BRIEF: Among the records that follow, set down only the lines from the one containing "<source format=gts>" to the one containing "G04 #@! TF.SameCoordinates,Original*", both included, exactly.
RECORDS PROVIDED Block Start
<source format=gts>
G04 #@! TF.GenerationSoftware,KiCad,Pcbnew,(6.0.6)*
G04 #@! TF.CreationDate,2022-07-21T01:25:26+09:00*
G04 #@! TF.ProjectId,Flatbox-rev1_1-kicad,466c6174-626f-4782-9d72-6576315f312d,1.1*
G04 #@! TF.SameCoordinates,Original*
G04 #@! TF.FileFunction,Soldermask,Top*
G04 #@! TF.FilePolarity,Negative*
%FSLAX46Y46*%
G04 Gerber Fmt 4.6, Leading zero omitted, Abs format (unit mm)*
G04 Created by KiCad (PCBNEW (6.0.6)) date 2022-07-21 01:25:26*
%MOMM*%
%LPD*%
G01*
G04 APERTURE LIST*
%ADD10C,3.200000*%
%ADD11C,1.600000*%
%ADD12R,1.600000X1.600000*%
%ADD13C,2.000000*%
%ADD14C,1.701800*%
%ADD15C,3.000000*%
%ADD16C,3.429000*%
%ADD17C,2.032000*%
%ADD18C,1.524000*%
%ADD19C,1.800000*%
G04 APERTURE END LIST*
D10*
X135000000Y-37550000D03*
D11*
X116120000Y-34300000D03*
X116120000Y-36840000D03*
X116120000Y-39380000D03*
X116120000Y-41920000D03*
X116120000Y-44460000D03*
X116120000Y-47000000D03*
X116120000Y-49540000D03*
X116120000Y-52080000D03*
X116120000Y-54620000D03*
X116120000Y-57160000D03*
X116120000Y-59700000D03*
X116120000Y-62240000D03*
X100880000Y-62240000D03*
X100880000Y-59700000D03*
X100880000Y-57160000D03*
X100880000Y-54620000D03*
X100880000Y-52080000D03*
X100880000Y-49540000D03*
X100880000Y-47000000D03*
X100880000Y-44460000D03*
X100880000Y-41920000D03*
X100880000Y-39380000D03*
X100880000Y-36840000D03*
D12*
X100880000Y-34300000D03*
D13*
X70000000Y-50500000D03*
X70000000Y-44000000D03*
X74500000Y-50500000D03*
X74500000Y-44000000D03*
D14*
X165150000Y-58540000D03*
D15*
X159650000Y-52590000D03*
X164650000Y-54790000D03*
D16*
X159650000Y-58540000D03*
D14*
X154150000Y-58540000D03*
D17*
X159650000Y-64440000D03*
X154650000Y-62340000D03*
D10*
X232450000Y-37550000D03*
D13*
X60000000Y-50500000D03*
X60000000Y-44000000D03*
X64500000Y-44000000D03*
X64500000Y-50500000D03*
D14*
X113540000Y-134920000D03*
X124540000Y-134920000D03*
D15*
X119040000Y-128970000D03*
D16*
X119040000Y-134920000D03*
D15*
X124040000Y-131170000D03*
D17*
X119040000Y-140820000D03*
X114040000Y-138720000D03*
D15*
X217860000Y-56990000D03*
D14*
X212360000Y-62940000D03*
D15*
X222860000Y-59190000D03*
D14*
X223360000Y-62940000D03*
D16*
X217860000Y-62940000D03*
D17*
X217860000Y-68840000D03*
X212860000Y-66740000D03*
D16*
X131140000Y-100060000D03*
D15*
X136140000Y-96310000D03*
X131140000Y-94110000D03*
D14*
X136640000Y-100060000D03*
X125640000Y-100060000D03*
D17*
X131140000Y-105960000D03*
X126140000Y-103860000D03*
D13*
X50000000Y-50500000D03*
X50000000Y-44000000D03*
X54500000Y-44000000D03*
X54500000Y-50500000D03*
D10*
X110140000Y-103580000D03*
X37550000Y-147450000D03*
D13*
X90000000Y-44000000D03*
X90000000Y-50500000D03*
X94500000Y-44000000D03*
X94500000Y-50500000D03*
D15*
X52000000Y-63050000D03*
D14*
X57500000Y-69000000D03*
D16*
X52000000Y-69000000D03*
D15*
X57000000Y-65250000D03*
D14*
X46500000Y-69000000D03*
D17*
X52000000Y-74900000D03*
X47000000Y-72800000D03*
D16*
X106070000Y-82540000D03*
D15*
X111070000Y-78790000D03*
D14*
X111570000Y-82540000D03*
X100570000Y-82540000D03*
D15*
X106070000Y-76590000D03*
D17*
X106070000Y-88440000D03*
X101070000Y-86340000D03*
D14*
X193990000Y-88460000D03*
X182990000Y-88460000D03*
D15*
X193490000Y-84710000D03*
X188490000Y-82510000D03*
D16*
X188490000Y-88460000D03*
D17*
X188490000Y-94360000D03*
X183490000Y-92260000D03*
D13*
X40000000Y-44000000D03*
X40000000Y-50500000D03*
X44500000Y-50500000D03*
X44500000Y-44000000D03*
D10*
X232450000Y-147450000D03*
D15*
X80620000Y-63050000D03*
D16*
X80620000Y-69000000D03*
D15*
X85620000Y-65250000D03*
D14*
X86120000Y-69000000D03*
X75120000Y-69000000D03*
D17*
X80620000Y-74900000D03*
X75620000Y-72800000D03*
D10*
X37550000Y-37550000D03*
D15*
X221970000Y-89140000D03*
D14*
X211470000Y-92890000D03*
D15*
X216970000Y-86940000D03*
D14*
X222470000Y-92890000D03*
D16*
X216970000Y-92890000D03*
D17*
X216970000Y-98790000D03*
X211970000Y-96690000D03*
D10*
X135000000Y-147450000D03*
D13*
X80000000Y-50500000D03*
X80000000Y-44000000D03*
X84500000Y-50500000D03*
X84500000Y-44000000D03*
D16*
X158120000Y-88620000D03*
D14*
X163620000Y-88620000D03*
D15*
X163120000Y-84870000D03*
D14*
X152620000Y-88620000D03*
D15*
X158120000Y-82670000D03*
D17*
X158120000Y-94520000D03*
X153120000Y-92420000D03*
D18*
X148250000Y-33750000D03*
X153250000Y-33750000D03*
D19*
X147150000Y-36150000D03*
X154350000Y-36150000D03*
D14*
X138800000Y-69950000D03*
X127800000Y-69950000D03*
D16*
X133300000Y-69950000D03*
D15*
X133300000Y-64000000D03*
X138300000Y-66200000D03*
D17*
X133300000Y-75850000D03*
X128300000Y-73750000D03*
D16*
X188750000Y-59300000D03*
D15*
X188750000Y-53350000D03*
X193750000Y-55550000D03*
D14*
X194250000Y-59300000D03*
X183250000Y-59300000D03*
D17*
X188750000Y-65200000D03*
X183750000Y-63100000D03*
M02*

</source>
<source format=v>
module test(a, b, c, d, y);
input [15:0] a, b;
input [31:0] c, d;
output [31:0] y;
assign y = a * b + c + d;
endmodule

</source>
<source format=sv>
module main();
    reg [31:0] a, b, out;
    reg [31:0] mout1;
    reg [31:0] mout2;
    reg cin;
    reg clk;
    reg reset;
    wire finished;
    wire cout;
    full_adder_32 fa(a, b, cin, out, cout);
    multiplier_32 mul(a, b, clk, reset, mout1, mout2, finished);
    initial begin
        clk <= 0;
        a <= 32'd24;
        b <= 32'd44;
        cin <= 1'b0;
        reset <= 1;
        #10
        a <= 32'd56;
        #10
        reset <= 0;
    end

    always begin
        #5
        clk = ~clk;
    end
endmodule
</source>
RECORDS PROVIDED Block End
RECORDS PROVIDED Block Start
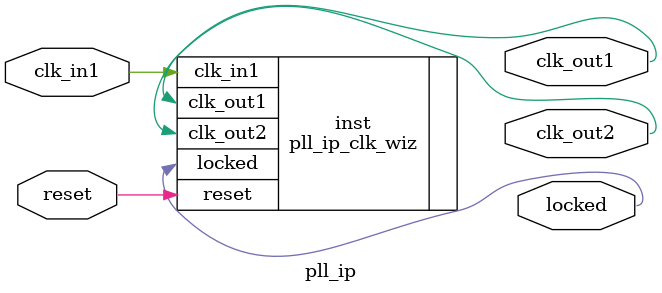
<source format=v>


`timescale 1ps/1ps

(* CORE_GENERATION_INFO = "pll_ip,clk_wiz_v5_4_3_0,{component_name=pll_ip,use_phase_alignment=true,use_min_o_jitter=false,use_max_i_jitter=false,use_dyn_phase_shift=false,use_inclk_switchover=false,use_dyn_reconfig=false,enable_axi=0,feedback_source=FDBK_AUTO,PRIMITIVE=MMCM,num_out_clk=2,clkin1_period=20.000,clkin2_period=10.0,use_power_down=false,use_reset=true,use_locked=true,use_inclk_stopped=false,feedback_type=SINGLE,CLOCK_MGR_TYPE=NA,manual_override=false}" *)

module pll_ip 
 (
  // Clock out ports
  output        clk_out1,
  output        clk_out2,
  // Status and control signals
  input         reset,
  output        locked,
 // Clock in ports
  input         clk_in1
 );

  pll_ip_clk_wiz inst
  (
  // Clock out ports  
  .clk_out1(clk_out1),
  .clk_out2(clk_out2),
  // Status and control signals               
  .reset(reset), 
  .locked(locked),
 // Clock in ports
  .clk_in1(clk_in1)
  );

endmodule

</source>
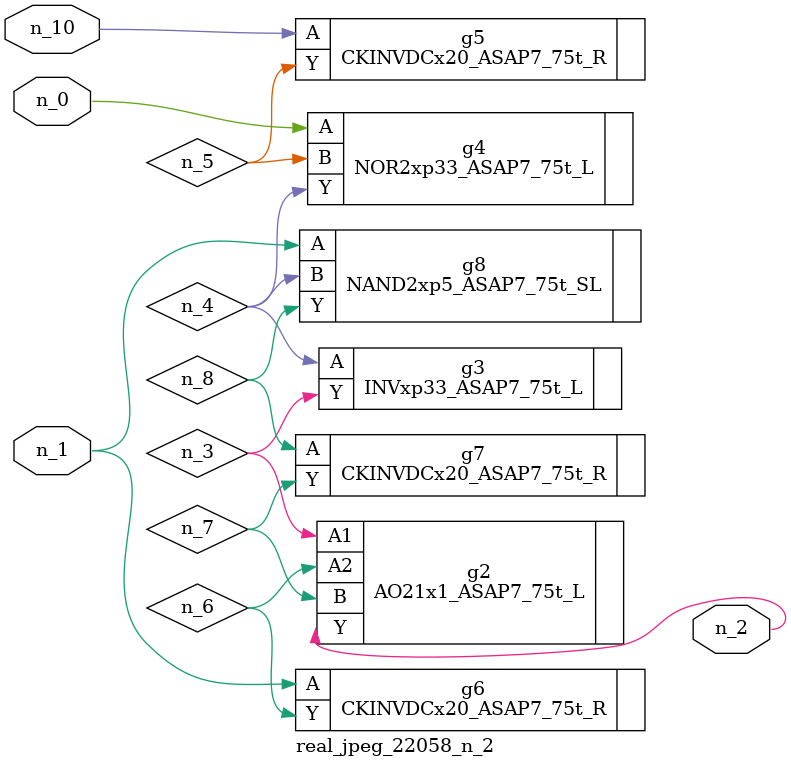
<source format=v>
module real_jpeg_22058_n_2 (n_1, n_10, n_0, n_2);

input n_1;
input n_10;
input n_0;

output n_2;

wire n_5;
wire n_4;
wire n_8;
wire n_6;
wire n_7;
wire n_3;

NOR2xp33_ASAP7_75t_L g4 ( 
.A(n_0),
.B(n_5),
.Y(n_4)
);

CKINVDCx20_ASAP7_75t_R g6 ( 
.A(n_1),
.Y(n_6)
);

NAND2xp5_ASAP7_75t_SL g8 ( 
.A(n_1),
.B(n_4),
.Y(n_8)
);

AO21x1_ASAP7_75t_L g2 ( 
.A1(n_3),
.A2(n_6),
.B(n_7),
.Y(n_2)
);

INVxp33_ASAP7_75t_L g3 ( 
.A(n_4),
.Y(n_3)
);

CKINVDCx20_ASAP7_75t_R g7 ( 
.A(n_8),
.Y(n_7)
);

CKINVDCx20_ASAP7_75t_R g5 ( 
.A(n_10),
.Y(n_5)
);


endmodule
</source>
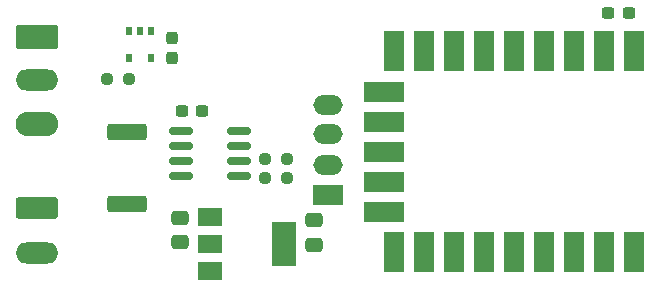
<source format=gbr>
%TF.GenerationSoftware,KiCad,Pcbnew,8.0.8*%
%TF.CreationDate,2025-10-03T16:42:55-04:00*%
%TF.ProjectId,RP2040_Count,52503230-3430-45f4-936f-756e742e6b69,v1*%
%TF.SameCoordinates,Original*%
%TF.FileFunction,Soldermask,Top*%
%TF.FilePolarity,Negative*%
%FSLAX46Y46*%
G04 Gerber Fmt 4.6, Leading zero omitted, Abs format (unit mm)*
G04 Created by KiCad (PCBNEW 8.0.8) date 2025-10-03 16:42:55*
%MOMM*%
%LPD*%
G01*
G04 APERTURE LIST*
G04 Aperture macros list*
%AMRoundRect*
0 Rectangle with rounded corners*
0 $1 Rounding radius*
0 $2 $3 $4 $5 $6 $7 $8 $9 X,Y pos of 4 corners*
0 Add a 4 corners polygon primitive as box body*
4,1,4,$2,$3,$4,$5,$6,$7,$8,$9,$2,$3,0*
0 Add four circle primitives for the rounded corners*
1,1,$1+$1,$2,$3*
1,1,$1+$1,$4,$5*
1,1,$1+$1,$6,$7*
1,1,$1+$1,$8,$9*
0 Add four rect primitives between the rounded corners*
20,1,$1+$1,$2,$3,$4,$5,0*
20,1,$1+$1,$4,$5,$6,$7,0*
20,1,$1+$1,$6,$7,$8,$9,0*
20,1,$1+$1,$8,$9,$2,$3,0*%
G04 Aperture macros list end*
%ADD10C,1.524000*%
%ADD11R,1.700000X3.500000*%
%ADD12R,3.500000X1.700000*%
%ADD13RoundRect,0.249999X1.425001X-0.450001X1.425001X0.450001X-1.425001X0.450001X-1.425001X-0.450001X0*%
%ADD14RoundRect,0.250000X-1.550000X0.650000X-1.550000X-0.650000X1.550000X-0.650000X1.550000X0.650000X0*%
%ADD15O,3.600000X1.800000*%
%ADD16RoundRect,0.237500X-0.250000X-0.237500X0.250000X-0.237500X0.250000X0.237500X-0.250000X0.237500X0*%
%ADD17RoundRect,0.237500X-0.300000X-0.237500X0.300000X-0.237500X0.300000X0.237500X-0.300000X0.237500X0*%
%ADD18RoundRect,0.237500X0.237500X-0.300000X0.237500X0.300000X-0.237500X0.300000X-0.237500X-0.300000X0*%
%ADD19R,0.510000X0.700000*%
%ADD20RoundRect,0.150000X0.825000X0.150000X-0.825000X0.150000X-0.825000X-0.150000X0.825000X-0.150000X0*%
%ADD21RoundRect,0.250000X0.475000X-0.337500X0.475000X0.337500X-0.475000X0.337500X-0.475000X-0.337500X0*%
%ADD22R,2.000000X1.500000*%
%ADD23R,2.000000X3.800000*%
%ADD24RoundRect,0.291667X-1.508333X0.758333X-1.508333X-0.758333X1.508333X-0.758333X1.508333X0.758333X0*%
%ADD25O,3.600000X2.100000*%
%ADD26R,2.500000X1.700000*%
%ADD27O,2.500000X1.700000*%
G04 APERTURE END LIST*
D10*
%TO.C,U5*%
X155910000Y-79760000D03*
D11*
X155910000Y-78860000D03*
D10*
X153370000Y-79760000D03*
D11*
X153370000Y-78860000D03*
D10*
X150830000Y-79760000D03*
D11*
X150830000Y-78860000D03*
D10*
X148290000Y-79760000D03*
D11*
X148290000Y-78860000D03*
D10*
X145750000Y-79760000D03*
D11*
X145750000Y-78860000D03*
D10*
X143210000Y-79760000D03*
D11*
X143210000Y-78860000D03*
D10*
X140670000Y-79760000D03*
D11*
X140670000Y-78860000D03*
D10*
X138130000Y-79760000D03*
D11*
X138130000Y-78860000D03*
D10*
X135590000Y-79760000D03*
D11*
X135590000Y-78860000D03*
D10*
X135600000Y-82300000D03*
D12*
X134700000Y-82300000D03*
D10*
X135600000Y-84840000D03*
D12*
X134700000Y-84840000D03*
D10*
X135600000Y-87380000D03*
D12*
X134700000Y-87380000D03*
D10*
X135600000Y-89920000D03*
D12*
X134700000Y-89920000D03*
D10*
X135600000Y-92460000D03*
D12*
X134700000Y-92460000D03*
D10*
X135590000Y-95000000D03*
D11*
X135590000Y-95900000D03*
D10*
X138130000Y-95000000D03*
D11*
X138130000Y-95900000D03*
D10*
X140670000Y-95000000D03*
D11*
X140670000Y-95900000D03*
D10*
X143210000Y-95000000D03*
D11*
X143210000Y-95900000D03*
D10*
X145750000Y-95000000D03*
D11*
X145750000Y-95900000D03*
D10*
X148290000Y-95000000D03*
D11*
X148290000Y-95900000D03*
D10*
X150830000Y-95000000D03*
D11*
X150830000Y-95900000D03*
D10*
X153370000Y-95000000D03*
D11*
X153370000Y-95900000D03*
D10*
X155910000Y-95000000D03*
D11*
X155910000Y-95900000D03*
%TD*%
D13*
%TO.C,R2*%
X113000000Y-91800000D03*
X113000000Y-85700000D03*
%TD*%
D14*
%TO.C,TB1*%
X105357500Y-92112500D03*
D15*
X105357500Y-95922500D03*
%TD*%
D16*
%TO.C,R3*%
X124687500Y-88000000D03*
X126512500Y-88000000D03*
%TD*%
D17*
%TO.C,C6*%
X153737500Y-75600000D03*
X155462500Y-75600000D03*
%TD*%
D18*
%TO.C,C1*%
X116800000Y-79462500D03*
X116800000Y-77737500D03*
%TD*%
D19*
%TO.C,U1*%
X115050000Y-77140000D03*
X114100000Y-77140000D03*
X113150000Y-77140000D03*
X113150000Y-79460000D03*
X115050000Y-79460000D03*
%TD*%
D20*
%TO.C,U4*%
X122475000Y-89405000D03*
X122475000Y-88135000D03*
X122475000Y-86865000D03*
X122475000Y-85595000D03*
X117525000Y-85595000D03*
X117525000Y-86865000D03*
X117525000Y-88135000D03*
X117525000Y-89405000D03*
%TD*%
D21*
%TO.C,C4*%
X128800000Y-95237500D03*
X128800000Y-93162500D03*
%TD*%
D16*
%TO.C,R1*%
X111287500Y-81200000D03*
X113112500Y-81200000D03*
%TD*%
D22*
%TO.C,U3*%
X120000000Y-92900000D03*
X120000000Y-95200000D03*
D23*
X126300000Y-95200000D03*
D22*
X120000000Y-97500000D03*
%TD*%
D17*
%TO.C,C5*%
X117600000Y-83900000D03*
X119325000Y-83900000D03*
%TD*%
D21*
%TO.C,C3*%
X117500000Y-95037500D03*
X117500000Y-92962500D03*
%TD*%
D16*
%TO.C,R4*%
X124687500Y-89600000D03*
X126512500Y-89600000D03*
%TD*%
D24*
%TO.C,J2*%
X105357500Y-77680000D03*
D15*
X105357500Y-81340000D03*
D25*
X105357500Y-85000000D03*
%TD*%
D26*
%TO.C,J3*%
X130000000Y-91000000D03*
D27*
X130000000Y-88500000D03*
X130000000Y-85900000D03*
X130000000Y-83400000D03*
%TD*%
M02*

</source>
RECORDS PROVIDED Block End
RECORDS PROVIDED Block Start
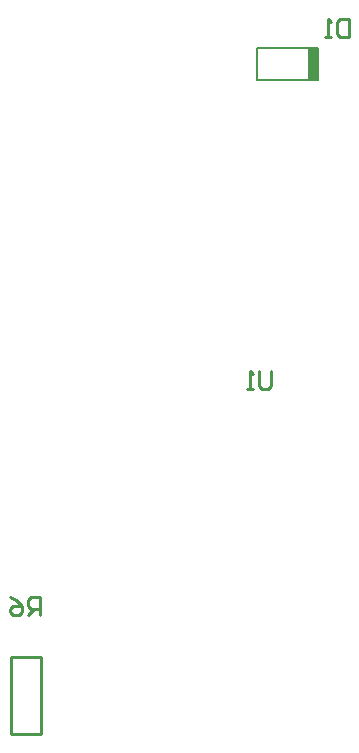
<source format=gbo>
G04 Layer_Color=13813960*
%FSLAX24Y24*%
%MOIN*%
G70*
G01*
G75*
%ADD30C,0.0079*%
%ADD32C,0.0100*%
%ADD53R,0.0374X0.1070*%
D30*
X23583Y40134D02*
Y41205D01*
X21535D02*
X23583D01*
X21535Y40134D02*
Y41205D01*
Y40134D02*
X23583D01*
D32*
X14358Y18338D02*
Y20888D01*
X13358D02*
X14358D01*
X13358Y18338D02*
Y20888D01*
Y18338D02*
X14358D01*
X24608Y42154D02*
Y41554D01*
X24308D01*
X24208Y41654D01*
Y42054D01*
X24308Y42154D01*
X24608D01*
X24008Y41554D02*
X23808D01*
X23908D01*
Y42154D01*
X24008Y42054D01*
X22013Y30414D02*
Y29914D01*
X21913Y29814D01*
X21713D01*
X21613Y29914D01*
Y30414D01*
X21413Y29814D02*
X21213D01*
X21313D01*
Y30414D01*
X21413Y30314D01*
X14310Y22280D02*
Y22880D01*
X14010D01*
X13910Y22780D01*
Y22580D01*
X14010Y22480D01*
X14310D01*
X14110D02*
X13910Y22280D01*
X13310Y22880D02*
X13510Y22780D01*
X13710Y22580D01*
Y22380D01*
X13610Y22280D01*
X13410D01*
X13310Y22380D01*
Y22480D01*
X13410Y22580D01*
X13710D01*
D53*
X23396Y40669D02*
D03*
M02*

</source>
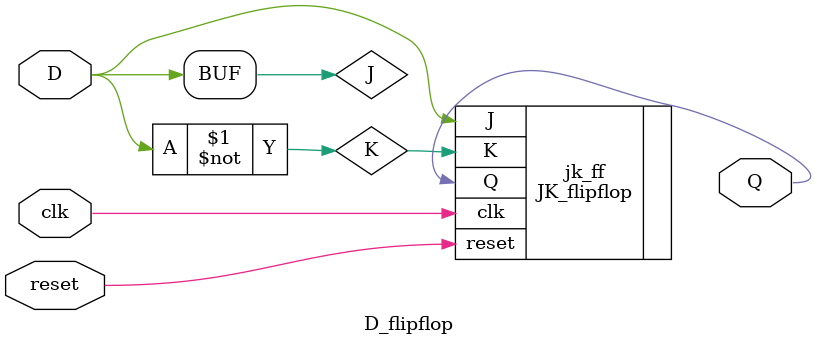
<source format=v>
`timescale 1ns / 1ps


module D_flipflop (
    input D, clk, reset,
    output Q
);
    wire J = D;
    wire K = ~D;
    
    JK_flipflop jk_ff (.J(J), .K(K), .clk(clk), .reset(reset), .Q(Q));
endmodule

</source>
RECORDS PROVIDED Block End
YOUR SOLUTION:
<source format=gts>
G04 #@! TF.GenerationSoftware,KiCad,Pcbnew,(6.0.6)*
G04 #@! TF.CreationDate,2022-07-21T01:25:26+09:00*
G04 #@! TF.ProjectId,Flatbox-rev1_1-kicad,466c6174-626f-4782-9d72-6576315f312d,1.1*
G04 #@! TF.SameCoordinates,Original*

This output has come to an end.